The fixes that should make the canary succeed are merged and unchanged:

• activity-core cf92f0d — forward instruction output_schema to llm-connect as model_params.json_schema
• activity-core 5c4f96e — pass temperature, max_tokens, max_depth, model_params through to llm-connect RunConfig
• llm-connect b12d1af — Claude Code adapter maps json_schema to native --json-schema CLI option
• llm-connect 82e3c07 — server mode preserves the full RunConfig

Session deliverable: a separate cutover runbook capturing the exact host-mode command sequence to bring the dev stack up, sync the ActivityDefinition from ACTIVITY_DEFINITION_DIRS=/home/worsch/the-custodian, run the smoke probe, trigger the canary, verify all three evidence surfaces, and only then flip enabled: true and sync schedules:

• file: workplans/CUST-WP-0045-cutover-runbook.md
• commit: 8ef5399 Add CUST-WP-0045 T06 cutover runbook

The runbook also documents two operational gotchas the 2026-05-21 attempts hit:

• The repo .env uses Docker network hostnames (temporal:7233, app-db:5432, nats:4222); host-mode worker/API processes must override these on the command line because make auto-loads the file.
• Triggering the canary from inside an active Claude Code session shares the CLI quota with llm-connect's Claude Code adapter and can reproduce the Execution error / HTTP 500 failure. Run from a fresh terminal account.

The current daily_triage_digest (built with the live State Hub and the ActivityDefinition's params) was inspected: 10,175 bytes, totals across 13 active topics / 13 active workstreams / 149 todo tasks, 12 open workstreams in the digest with hf-wp-0001, cust-wp-0044, cust-wp-0045, cust-wp-0046 at the priority head. This is substantive context — a working real-LLM canary should produce non-trivial recommendations, not the "summary":"ok" stub from the 2026-05-19 mocked run.

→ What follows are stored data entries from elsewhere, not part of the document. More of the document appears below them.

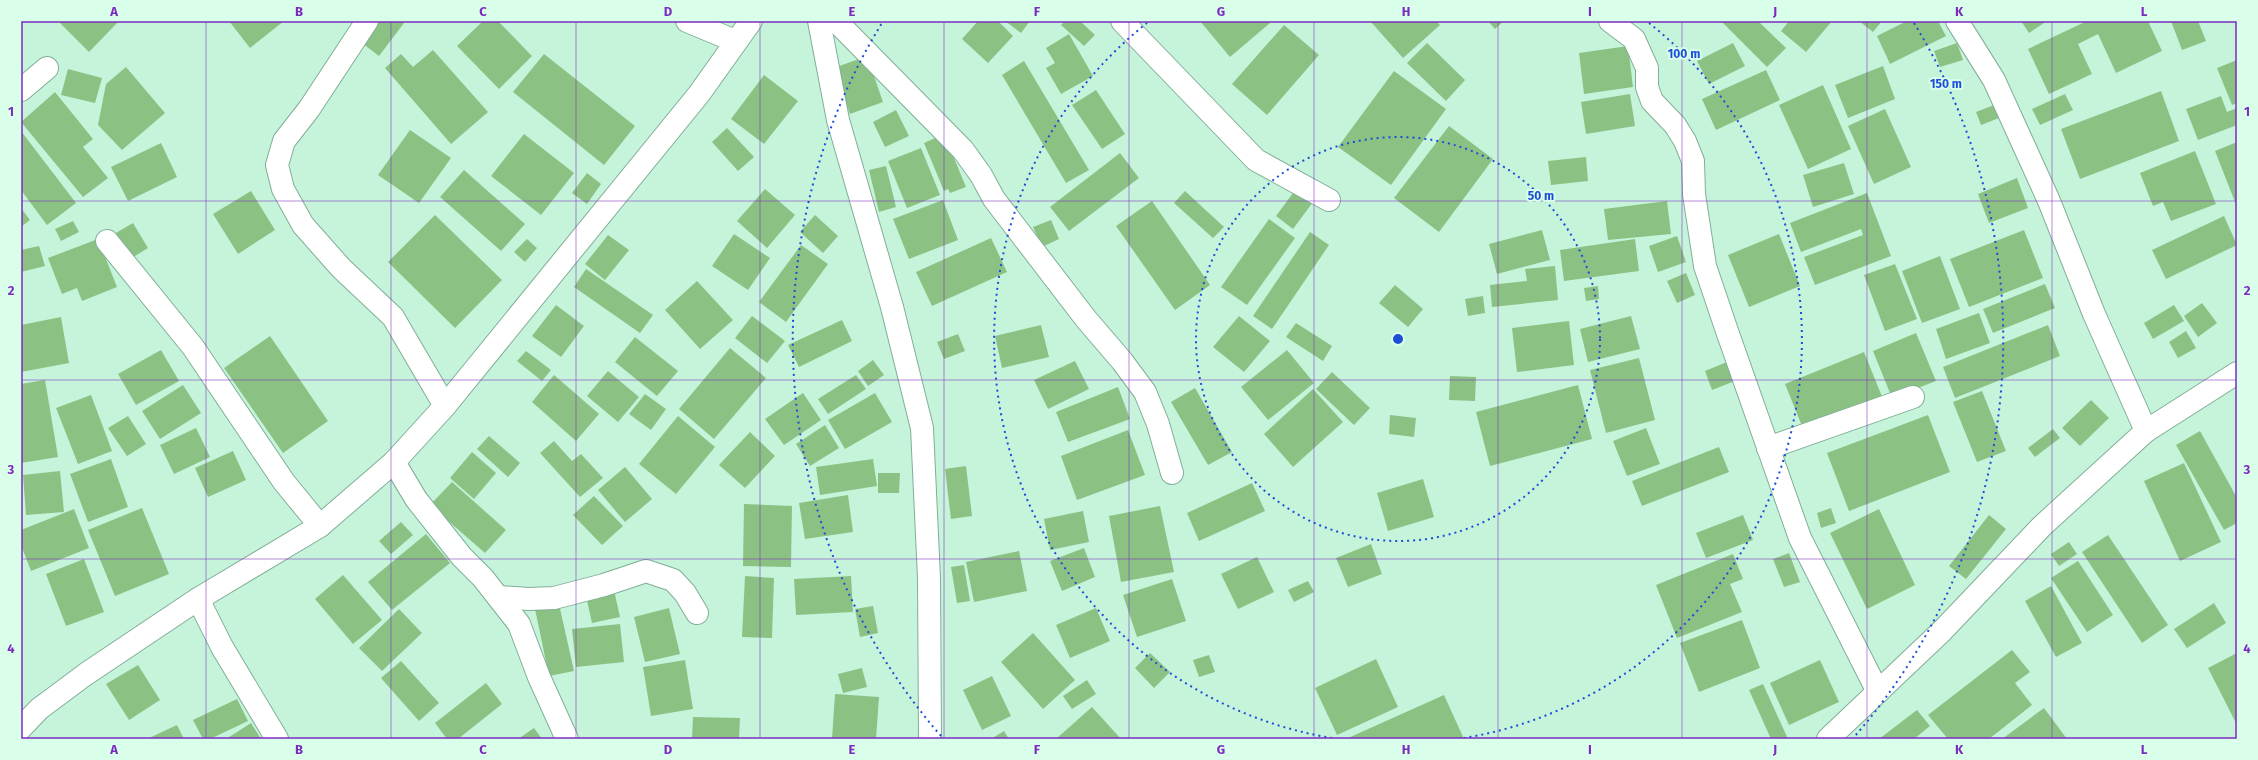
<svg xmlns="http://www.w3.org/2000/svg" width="2258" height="760" font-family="'Fira Sans',sans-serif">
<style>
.building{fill:#8bc284}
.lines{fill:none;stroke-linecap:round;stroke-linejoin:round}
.minor-casing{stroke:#81ae97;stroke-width:24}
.minor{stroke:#fff;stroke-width:22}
.grid{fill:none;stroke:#7b2cbf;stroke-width:1;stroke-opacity:0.55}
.ring{fill:none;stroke:#1d4ed8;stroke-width:2;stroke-dasharray:2 4}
.centre{fill:#1d4ed8;stroke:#d9ffea;stroke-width:2}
.ring-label{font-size:12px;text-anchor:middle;font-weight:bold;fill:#1d4ed8;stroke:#d9ffea;stroke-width:4;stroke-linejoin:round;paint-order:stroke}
.neatline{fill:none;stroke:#7b2cbf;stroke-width:1.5}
.grid-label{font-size:13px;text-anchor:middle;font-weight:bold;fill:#7b2cbf}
</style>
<rect width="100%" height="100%" fill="#c5f4db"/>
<g class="building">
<path d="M58,21H119L89,52Z"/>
<path d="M229,21H284L250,48Z"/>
<path d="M379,21H402L404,23L379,56L362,43Z"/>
<path d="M483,21H498L532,56L499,89L457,46Z"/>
<path d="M978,21H998L1013,36L988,63L962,39Z"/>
<path d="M1005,21H1030L1021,33Z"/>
<path d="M1065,21H1080L1095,35L1084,46L1061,25Z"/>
<path d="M1200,21H1269L1270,23L1230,57Z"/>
<path d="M1436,21L1440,25L1403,58L1371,22Z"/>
<path d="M1488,21H1504L1495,29Z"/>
<path d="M1721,21H1758L1786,48L1767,67Z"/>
<path d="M1789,21H1832L1806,52L1781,31Z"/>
<path d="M1859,21H1882L1873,32Z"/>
<path d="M1907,21H1938L1946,36L1890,64L1877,36Z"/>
<path d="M2021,21H2047L2029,33Z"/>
<path d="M2087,21H2148L2162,51L2116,73L2098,34L2078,44L2092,74L2049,94L2028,49Z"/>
<path d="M2171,21H2198L2206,41L2182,50Z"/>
<path d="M1284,25L1319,55L1267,115L1232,84Z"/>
<path d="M1069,34L1093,76L1061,94L1046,68L1055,63L1046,48Z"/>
<path d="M1427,43L1465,80L1446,101L1407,63Z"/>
<path d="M1733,43L1745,66L1709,84L1697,61Z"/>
<path d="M1957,43L1963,60L1940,67L1934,51Z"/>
<path d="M1628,46L1633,87L1584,94L1579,53Z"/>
<path d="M433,50L488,112L451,144L385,68L401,54L413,67Z"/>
<path d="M544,54L635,126L604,165L513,92Z"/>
<path d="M867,56L883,102L850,114L834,68Z"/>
<path d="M2237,60V103L2232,105L2217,68Z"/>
<path d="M1024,61L1089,170L1066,183L1002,75Z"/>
<path d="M1883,66L1895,99L1848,118L1835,85Z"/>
<path d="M126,67L165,113L122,150L98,125L106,84Z"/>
<path d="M68,69L102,78L95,103L61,95Z"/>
<path d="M1766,70L1780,100L1716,130L1702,99Z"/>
<path d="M1394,71L1446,109L1391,185L1338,147Z"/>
<path d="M764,75L798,101L764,144L731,119Z"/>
<path d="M1823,85L1851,149L1808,169L1779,105Z"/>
<path d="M1096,90L1125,134L1102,149L1072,105Z"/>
<path d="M2161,91L2179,141L2080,179L2061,129Z"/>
<path d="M55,92L93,139L83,147L108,178L83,197L21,122Z"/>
<path d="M1630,94L1635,126L1586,134L1581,102Z"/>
<path d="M2065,94L2073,110L2040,125L2032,109Z"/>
<path d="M2221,96L2227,112L2237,108V125L2198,140L2186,109Z"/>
<path d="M1994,105L1999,118L1981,125L1976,112Z"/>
<path d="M1885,109L1911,167L1874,184L1848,126Z"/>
<path d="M896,110L909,136L885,147L873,122Z"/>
<path d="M1449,126L1493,159L1439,232L1394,198Z"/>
<path d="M727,128L754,157L738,171L712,142Z"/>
<path d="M410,130L451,158L419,203L378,175Z"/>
<path d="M21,131L76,203L47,225L21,190Z"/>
<path d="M524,134L574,173L541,215L491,176Z"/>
<path d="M944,134L966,187L950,193L948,189L944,191L924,143Z"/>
<path d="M2237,142V207L2215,151Z"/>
<path d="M161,143L177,177L128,201L111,167Z"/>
<path d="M921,148L940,195L907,208L888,161Z"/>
<path d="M2195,151L2216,204L2171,221L2163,202L2153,206L2140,173Z"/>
<path d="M1120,153L1139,178L1069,231L1050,207Z"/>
<path d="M1586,157L1588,181L1551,185L1548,161Z"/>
<path d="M1844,163L1854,194L1813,207L1803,175Z"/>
<path d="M886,166L896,207L879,212L869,170Z"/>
<path d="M464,170L525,224L501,251L440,197Z"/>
<path d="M587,173L601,184L587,204L572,193Z"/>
<path d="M2017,178L2028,208L1989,223L1978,194Z"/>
<path d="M765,189L795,215L767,248L737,221Z"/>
<path d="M1296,189L1313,202L1293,229L1276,216Z"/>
<path d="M251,191L275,230L238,254L213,214Z"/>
<path d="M1185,191L1224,227L1213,238L1174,203Z"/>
<path d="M1867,193L1891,256L1815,285L1804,257L1863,235L1861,229L1801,252L1790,223Z"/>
<path d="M943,200L958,240L909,259L893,219Z"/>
<path d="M1152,201L1210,285L1175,310L1116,226Z"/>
<path d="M1667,201L1671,234L1608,240L1604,209Z"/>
<path d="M21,208L30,220L21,227Z"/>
<path d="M435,215L502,280L455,328L388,262Z"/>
<path d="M815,215L838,236L823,253L800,232Z"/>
<path d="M2224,216L2237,245L2166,279L2152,250Z"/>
<path d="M1269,219L1295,238L1247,305L1221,287Z"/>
<path d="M1051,220L1059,239L1042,247L1033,227Z"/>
<path d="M73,221L79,232L61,241L55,229Z"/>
<path d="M133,223L148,248L130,259L114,234Z"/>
<path d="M1542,230L1550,260L1497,274L1489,244Z"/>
<path d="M2024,230L2043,278L1969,307L1950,259Z"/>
<path d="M1310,232L1329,245L1272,329L1253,316Z"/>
<path d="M734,234L770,258L748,290L712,266Z"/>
<path d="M1779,234L1800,286L1749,307L1728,255Z"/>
<path d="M608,235L629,250L605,280L585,264Z"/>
<path d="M1677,236L1686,262L1658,272L1649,246Z"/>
<path d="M991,238L1007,272L932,306L916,272Z"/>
<path d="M98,239L117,287L82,301L77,288L62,294L48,258Z"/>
<path d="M527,239L537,248L525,262L514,252Z"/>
<path d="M1635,239L1639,271L1564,281L1560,250Z"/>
<path d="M801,245L828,264L786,322L759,302Z"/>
<path d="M39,246L45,266L21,272V250Z"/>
<path d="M1940,256L1960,309L1922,323L1902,271Z"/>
<path d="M1895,264L1917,319L1885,331L1864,275Z"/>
<path d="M1555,266L1558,300L1492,307L1490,285L1527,281L1525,269Z"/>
<path d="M586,269L653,315L640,333L574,287Z"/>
<path d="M1686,273L1695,295L1677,303L1667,281Z"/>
<path d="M697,281L733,320L700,349L665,310Z"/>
<path d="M2045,284L2055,308L1993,333L1983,309Z"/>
<path d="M1395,285L1423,309L1408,327L1379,303Z"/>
<path d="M1598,286L1599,299L1586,301L1584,288Z"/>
<path d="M1483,296L1485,313L1468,316L1465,299Z"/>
<path d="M2202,303L2217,323L2198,337L2184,316Z"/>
<path d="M556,305L584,326L561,357L532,336Z"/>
<path d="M2174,305L2184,321L2153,339L2144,323Z"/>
<path d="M1979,313L1990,343L1946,359L1936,329Z"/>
<path d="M752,316L785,341L767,363L735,338Z"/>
<path d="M1239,316L1270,341L1244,372L1213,347Z"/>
<path d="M1631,316L1640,349L1588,362L1580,329Z"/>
<path d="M61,317L69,363L21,372V325Z"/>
<path d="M842,320L852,341L799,367L788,345Z"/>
<path d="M1569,321L1574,365L1517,372L1512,328Z"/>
<path d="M1296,323L1332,346L1323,361L1286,337Z"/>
<path d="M1041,325L1049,357L1002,368L995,336Z"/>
<path d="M2048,325L2060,356L1955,398L1943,367Z"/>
<path d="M2186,331L2196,348L2178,358L2169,342Z"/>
<path d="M1916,333L1936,381L1892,398L1873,351Z"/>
<path d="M958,334L965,351L944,359L937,342Z"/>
<path d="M270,336L328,421L283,453L224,368Z"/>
<path d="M635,337L678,371L657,396L615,362Z"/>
<path d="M730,348L766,378L714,439L679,409Z"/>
<path d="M161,350L179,381L136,405L118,374Z"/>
<path d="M1287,350L1314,383L1268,420L1241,387Z"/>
<path d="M526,351L551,370L542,381L517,361Z"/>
<path d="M1864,352L1883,399L1804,431L1785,384Z"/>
<path d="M1639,358L1655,420L1606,433L1590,370Z"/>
<path d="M873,360L884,375L868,386L858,371Z"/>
<path d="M1075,361L1089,389L1048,409L1034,380Z"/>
<path d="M1727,362L1735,381L1712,390L1705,371Z"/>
<path d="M608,371L639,397L618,422L587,396Z"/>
<path d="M1332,372L1370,408L1354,425L1316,389Z"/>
<path d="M554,375L599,414L576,441L532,402Z"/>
<path d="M856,375L866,389L828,414L818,399Z"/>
<path d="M1450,376L1476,377L1475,401L1449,400Z"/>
<path d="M45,380L58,457L21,463V384Z"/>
<path d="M183,385L201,413L160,439L142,411Z"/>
<path d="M1578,385L1592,439L1490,466L1476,412Z"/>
<path d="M1118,387L1130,419L1068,442L1056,412Z"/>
<path d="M1195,388L1232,452L1208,465L1171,402Z"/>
<path d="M1313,389L1343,422L1293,467L1264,434Z"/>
<path d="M1982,391L2006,451L1977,462L1953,402Z"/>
<path d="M803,393L821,420L784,445L765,419Z"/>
<path d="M875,393L892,422L845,449L828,420Z"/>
<path d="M645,394L666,409L651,430L629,414Z"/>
<path d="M91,395L112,451L78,464L56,408Z"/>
<path d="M2091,400L2109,418L2080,446L2062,428Z"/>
<path d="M1390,415L1416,418L1414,437L1389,434Z"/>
<path d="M1928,415L1950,472L1849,511L1827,453Z"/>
<path d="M128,416L146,444L127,456L108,428Z"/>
<path d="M678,416L715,447L676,494L639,464Z"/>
<path d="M825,425L839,448L810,466L796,444Z"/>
<path d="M196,428L210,457L174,474L160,445Z"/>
<path d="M1646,428L1660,464L1627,476L1613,441Z"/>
<path d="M2053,429L2060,438L2035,457L2028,448Z"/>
<path d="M1128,430L1145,475L1077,500L1061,456Z"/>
<path d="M2200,431L2237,498V523L2224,530L2176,445Z"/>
<path d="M750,432L775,456L745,488L719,465Z"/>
<path d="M489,436L520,463L508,477L477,449Z"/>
<path d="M554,441L572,461L581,454L603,478L580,497L540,453Z"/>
<path d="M1719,447L1729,472L1642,506L1632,481Z"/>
<path d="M233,451L246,480L208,497L195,468Z"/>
<path d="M472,452L496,473L474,499L450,478Z"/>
<path d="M111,459L128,507L88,522L70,474Z"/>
<path d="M873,459L877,486L820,495L816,467Z"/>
<path d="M2184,463L2221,542L2180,561L2144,481Z"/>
<path d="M966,466L972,516L951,519L945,469Z"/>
<path d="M625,467L652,499L625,522L598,490Z"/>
<path d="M60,471L64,512L26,515L23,475Z"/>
<path d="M878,473H900L899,493H878Z"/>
<path d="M1423,479L1434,517L1388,531L1377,493Z"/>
<path d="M452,482L506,530L485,553L430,505Z"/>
<path d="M1252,483L1265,511L1199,541L1187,513Z"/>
<path d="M848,495L853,532L805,539L799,503Z"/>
<path d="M594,496L623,526L602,545L573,515Z"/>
<path d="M744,504L792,506L791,567L743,566Z"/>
<path d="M1160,506L1174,572L1121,582L1109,516Z"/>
<path d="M142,508L169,574L115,596L88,530Z"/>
<path d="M1831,508L1836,523L1821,528L1817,513Z"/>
<path d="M74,509L89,548L31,571L21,545V530Z"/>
<path d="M1879,509L1915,585L1867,609L1830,533Z"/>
<path d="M1083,511L1089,542L1050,550L1044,519Z"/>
<path d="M1743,515L1753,540L1706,558L1696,533Z"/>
<path d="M1989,515L2006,529L1966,579L1949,566Z"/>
<path d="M401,522L413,535L391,554L379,541Z"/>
<path d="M426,534L450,563L392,610L368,582Z"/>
<path d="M2108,535L2168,625L2142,643L2082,552Z"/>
<path d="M2069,542L2077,554L2059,566L2051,554Z"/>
<path d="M1371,544L1382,574L1348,587L1336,558Z"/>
<path d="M1084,548L1095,577L1062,591L1050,561Z"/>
<path d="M1019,551L1027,591L974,602L966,562Z"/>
<path d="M1789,553L1800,582L1784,587L1773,559Z"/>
<path d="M1733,554L1743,579L1730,584L1742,612L1677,638L1656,585Z"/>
<path d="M1257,557L1274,592L1238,609L1221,574Z"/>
<path d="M84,559L104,612L66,626L46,574Z"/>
<path d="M2078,561L2113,615L2087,632L2051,578Z"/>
<path d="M964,565L970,601L957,603L951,567Z"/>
<path d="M343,575L382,620L353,644L315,599Z"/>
<path d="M745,576L774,578L772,638L742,637Z"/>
<path d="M851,576L853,612L796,615L794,579Z"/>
<path d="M1172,579L1186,621L1137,637L1123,595Z"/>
<path d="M1308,581L1314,592L1294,602L1288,590Z"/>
<path d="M2051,586L2082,643L2056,657L2025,601Z"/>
<path d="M614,590L620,617L592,623L586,596Z"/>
<path d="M2214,603L2226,623L2187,648L2174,629Z"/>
<path d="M559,604L574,671L549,676L535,609Z"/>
<path d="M873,606L878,633L860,637L855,609Z"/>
<path d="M669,608L680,654L645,662L634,617Z"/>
<path d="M1096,608L1110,641L1070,658L1056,625Z"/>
<path d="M399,609L422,633L382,671L359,648Z"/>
<path d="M1742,620L1760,668L1699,692L1680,643Z"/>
<path d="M620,624L624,662L576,667L572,629Z"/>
<path d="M1033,633L1075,680L1043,709L1001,662Z"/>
<path d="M2012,650L2030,672L2015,683L2032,705L1989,739H1948L1928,715Z"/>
<path d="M1150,653L1170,672L1154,688L1135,668Z"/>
<path d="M2237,653V722L2236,723L2208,668Z"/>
<path d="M1209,655L1215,672L1199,677L1193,660Z"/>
<path d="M1376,659L1398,707L1337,735L1315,688Z"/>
<path d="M685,660L693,709L651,716L643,667Z"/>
<path d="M1820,660L1839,702L1789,725L1770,683Z"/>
<path d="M401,661L439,703L419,721L381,678Z"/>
<path d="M138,665L160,700L129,720L106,684Z"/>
<path d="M862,668L867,687L843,693L838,674Z"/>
<path d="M992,676L1011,716L982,730L963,690Z"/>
<path d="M1087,680L1096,694L1072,709L1063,696Z"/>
<path d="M486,683L502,704L458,739H447L435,723Z"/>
<path d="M1763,684L1788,739H1771L1749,690Z"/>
<path d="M835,694L879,697L876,739H832Z"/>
<path d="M1444,695L1464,739H1348V738Z"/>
<path d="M237,699L248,721L210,739H203L193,720Z"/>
<path d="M1092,707L1121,739H1056Z"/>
<path d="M2044,708L2067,739H2002Z"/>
<path d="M1917,710L1930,726L1914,739H1879Z"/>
<path d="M693,717L740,718L739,739H692Z"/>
<path d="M251,723L261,739H226Z"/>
<path d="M177,725L184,739H147Z"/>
<path d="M534,728L542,739H518Z"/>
<path d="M1004,731L1009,739H991Z"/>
</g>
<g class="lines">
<g class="minor-casing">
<g id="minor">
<path d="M367,21L309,109L284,141L277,165L283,189L303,225L341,268L393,317L445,406"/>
<path d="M687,21L735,41"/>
<path d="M819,21L838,120L892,307L922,428L929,578L930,739"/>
<path d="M836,21L963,150L981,175L994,199L1086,319L1122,361L1145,392L1158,424L1172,473"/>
<path d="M1122,21L1256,160L1329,200"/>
<path d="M1610,21L1634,39L1647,68V87L1652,101L1675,125L1685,141L1693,161L1694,194L1705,266L1727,331L1800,538L1878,692"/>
<path d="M1957,21L1994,80L2049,201L2094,314L2146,431"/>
<path d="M21,90L47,68"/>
<path d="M107,241L193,347L284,482L320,526"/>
<path d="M1768,448L1913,397"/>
<path d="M394,462L416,499L462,557L483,578L519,624L539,677L567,739"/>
<path d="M498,597L529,599L554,598L604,585L646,571L673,580L685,593L697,613"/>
<path d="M198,599L222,647L277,739"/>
<path d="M21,728L39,709L86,674L198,599L320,526L394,462L445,406L699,94L751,21"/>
<path d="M1828,739L1942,631L2042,526L2146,431L2237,373"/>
</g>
</g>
<use href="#minor" class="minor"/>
</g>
<path class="grid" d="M206,21V739M391,21V739M576,21V739M760,21V739M944,21V739M1129,21V739M1314,21V739M1498,21V739M1682,21V739M1867,21V739M2052,21V739M21,201H2237M21,380H2237M21,559H2237"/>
<g class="ring">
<circle cx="1398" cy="339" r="202"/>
<path d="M1338 739A404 404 0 0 1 1147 23M1649 23A404 404 0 0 1 1458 739"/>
<path d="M941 736A605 605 0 0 1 882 23M1914 23A605 605 0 0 1 1855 736"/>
</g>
<circle cx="1398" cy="339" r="6" class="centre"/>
<g class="ring-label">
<text x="1684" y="58">100 m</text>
<text x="1946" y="88">150 m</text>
<text x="1541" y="200">50 m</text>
</g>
<rect width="2258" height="760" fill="none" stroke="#d9ffea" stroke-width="44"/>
<rect x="22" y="22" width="2214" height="716" class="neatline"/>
<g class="grid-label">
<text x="114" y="16">A</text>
<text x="299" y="16">B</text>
<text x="483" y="16">C</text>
<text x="668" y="16">D</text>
<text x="852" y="16">E</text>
<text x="1037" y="16">F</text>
<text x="1221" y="16">G</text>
<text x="1406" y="16">H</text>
<text x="1590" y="16">I</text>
<text x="1775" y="16">J</text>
<text x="1959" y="16">K</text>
<text x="2144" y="16">L</text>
<text x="11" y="116">1</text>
<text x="2247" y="116">1</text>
<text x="11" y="295">2</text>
<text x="2247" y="295">2</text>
<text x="11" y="474">3</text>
<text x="2247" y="474">3</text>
<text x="11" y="653">4</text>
<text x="2247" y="653">4</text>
<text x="114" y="754">A</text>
<text x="299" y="754">B</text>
<text x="483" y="754">C</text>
<text x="668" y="754">D</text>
<text x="852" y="754">E</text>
<text x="1037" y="754">F</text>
<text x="1221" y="754">G</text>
<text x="1406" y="754">H</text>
<text x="1590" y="754">I</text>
<text x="1775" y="754">J</text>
<text x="1959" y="754">K</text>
<text x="2144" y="754">L</text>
</g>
</svg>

T07 and T08 remain todo. The cutover runbook overlaps with T07's evidence queries but does not cover T07's steady-state "did it run today?" framing or the missed-run policy documentation, so T07 is not satisfied by this session.

Acceptance Criteria

• The daily State Hub WSJF triage runs from activity-core, not Codex app cron.
• The Codex app automation is disabled or removed before the activity-core schedule is enabled.
• The daily run leaves all three evidence surfaces: working-memory note, State Hub daily_triage progress event, and activity-core ActivityRun/Temporal history.
• "Did it run today?" can be answered from State Hub and activity-core telemetry.
• A powered-off workstation no longer matters once activity-core is running on the chosen always-on host.
• If the chosen activity-core host is offline at 07:20, the missed run is skipped by policy and the absence is visible in the runbook checks.
• CUST-WP-0044's three-run calibration is completed using the new runner.

Notes

The immediate Codex app automation failure could be patched by chasing the Windows/WSL launch path issue. That is not the preferred durable fix. The preferred fix is to make the existing activity-core ActivityDefinition the primary runner and keep all scheduling, audit, context resolution, and failure visibility in owned infrastructure.